Bumper rice growth; foreign import causing price fall

Bipul Sarkar Sunny, Dinajpur
Published : 02:00, May 25, 2019 | Updated : 02:00, May 25, 2019

Despite putting in a lot of hard work, farmers are not getting the right price for their paddy; on the other hand, huge rice has been imported from India though import has fallen with tax raised from 28 to 55 percent.
Mill owners and traders say that due to import, price of local rice has fallen and specialists feel that unless import is stopped, local producers will face a crisis.
Farmers say that if they face persistent loss then they will lose interest to grow paddy and be forced to change their profession.
As per agriculture department, the total rice production last year was 36.2 million tonnes. This year, the target is 35.5 million tonnes.
Revenue official of the Hili land port Nur Amin, says: “This year, from January till May 19, rice import has been 44,086 tonnes.”

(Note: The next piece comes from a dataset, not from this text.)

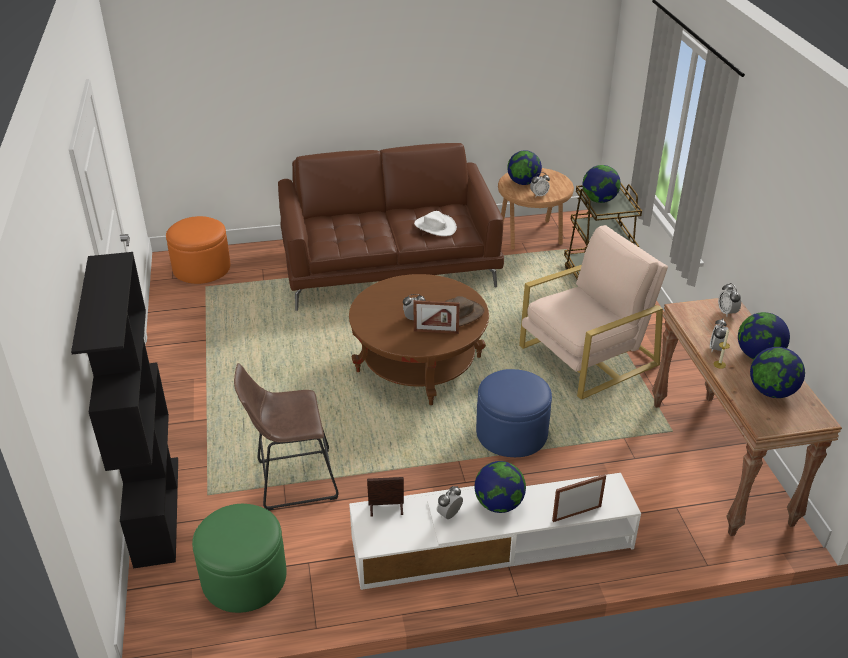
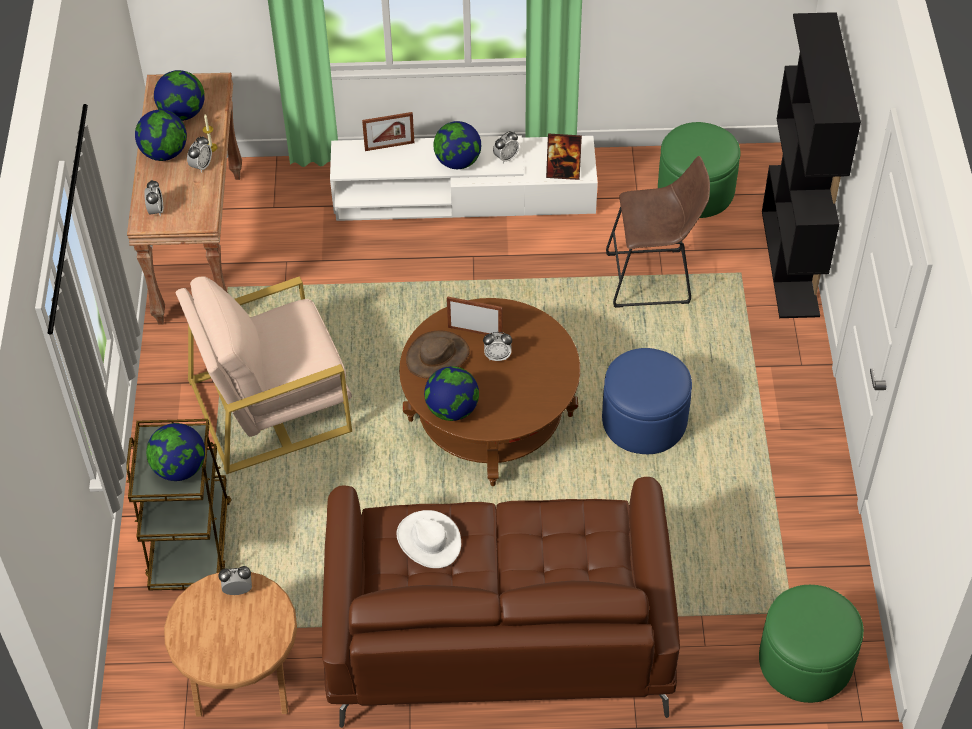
camera: 170 degrees left, 15 degrees up
orange ottoman [166,216,230,284] -> green ottoman [759,585,864,703]
blue ottoman [476,369,552,457] -> blue ottoman moved to [602,348,692,454]
globe [507,150,542,185] -> globe moved to [424,366,479,421]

Deputy-director of Dinajpur district agriculture extension department, Touhidul Iqbal, says: “This year, Boro has been cultivated over 174,000 hectares of land and, already, the farmers have begun cutting paddy. The total amount of rice will be 1.12 million metric tonnes.”

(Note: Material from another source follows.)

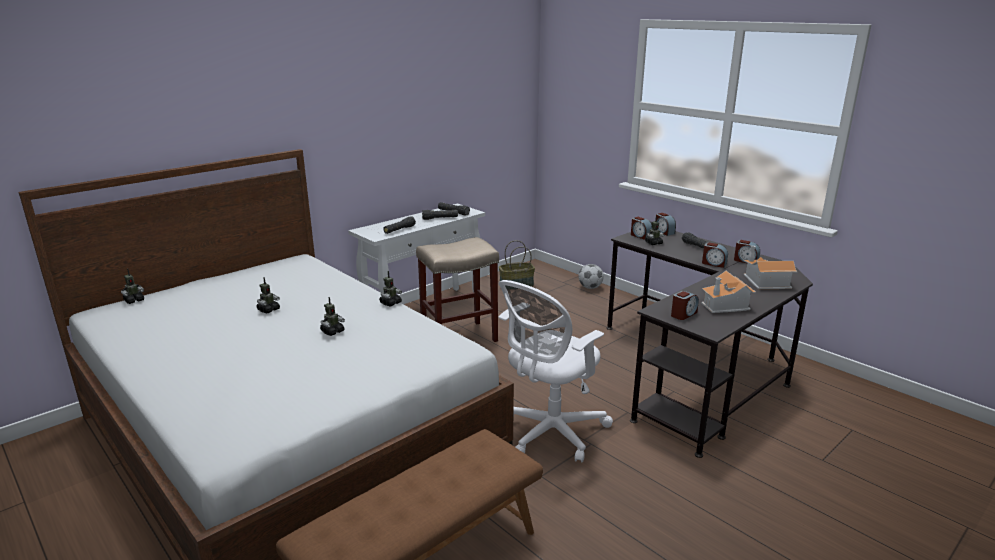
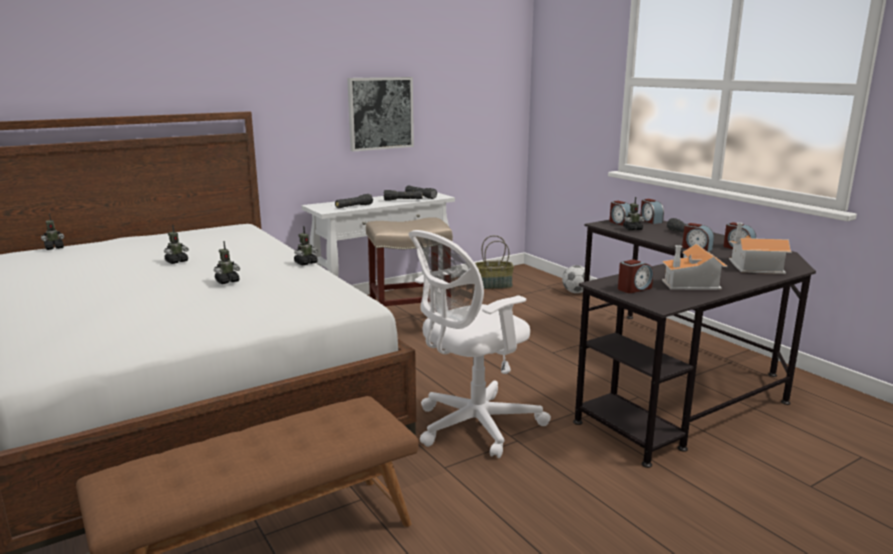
camera: 10 degrees right, 5 degrees down
none -> picture [347,77,414,152]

However, only 5,048 metric tonnes will be bought from the farmers, he added.
District food controller, Mohammad Asrafuzzaman, says: “We cannot buy rice from everyone; preference is given to women farmers through lottery.”
Farmers in Dinajpur say the main crisis this year is the low price of rice. As a result, cutting paddy with workers is a loss because in the end, the expense is not recovered.

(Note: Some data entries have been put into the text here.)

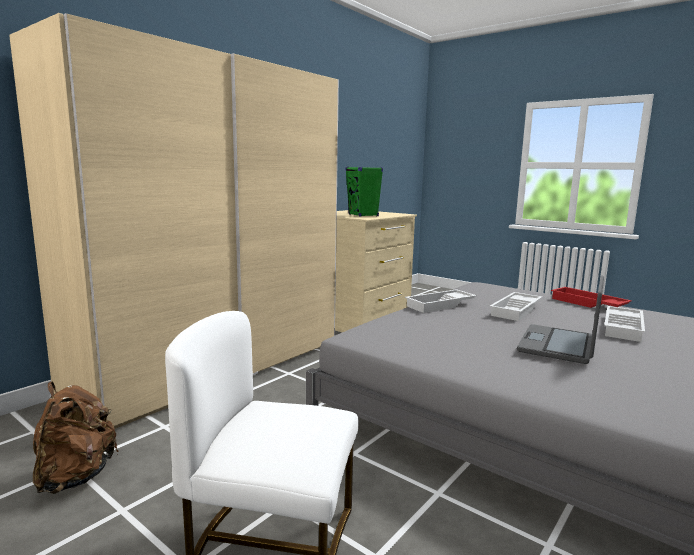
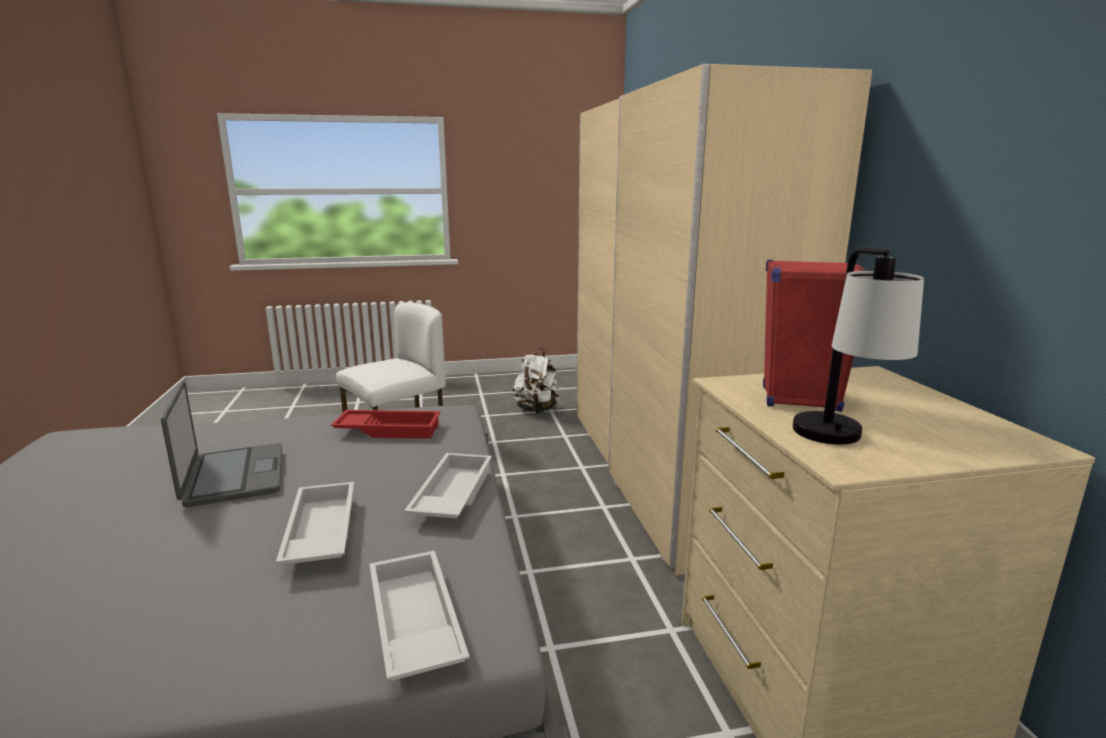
camera: 130 degrees right, 5 degrees up
brown backpack [33,381,119,494] -> white backpack [513,348,560,413]
green speaker [345,167,383,217] -> red speaker [763,259,867,412]
red tray [551,287,632,308] -> red tray moved to [331,410,440,439]
white tray [604,306,645,342] -> white tray moved to [369,551,470,681]
none -> table lamp [793,247,924,445]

A farmer has to spend Tk 700 to Tk 750 to grow each mound of rice but is forced to sell it for Tk 500 to Tk 550.
Many farmers are selling their produce at a loss.
Professor Dr A T M Shafiqul Islam of the Haji Mohamamd Danesh University of Science and Technology, says: “Since the weather was favourable in the last few years, the production has been bumper; at such a stage, importing rice is only adding to the woes of the farmers since they are forced to sell at low rates.”